-------- Exercise data --------

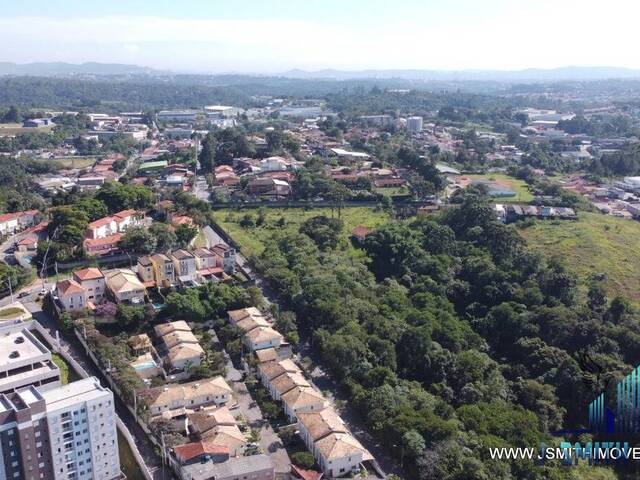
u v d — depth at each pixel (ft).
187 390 531.91
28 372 509.35
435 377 607.78
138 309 653.30
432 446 474.49
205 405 532.73
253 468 442.91
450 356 620.08
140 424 513.04
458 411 535.19
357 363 594.24
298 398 526.98
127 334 639.76
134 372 554.46
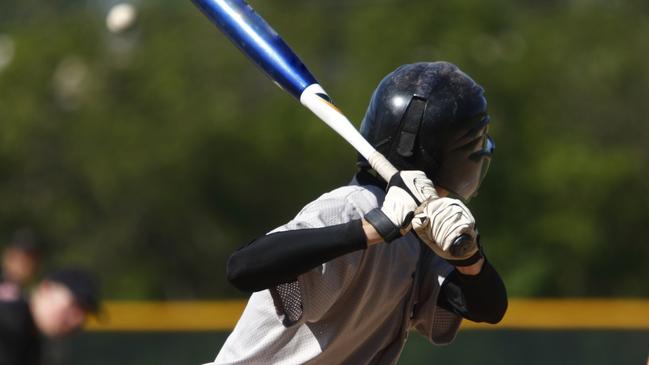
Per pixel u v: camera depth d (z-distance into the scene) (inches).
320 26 3892.7
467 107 450.0
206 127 3639.3
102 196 3666.3
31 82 3924.7
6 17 5964.6
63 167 3846.0
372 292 445.1
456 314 474.9
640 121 3622.0
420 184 409.4
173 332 1205.7
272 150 3622.0
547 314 1146.0
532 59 3575.3
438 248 404.5
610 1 3981.3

--------

Write out all of the records above. Keep them exact and leave out the pictures.

u v d — depth at each pixel (ft).
187 390 531.91
28 372 509.35
435 377 607.78
138 309 653.30
432 446 474.49
205 405 532.73
253 468 442.91
450 356 620.08
140 424 513.04
458 411 535.19
357 363 594.24
298 398 526.98
127 334 639.76
134 372 554.46
Per pixel u v: camera depth d (z-distance into the scene) (inches).
320 26 3892.7
467 107 450.0
206 127 3639.3
102 196 3666.3
31 82 3924.7
6 17 5964.6
63 167 3846.0
372 292 445.1
456 314 474.9
640 121 3622.0
420 184 409.4
173 332 1205.7
272 150 3622.0
547 314 1146.0
532 59 3575.3
438 248 404.5
610 1 3981.3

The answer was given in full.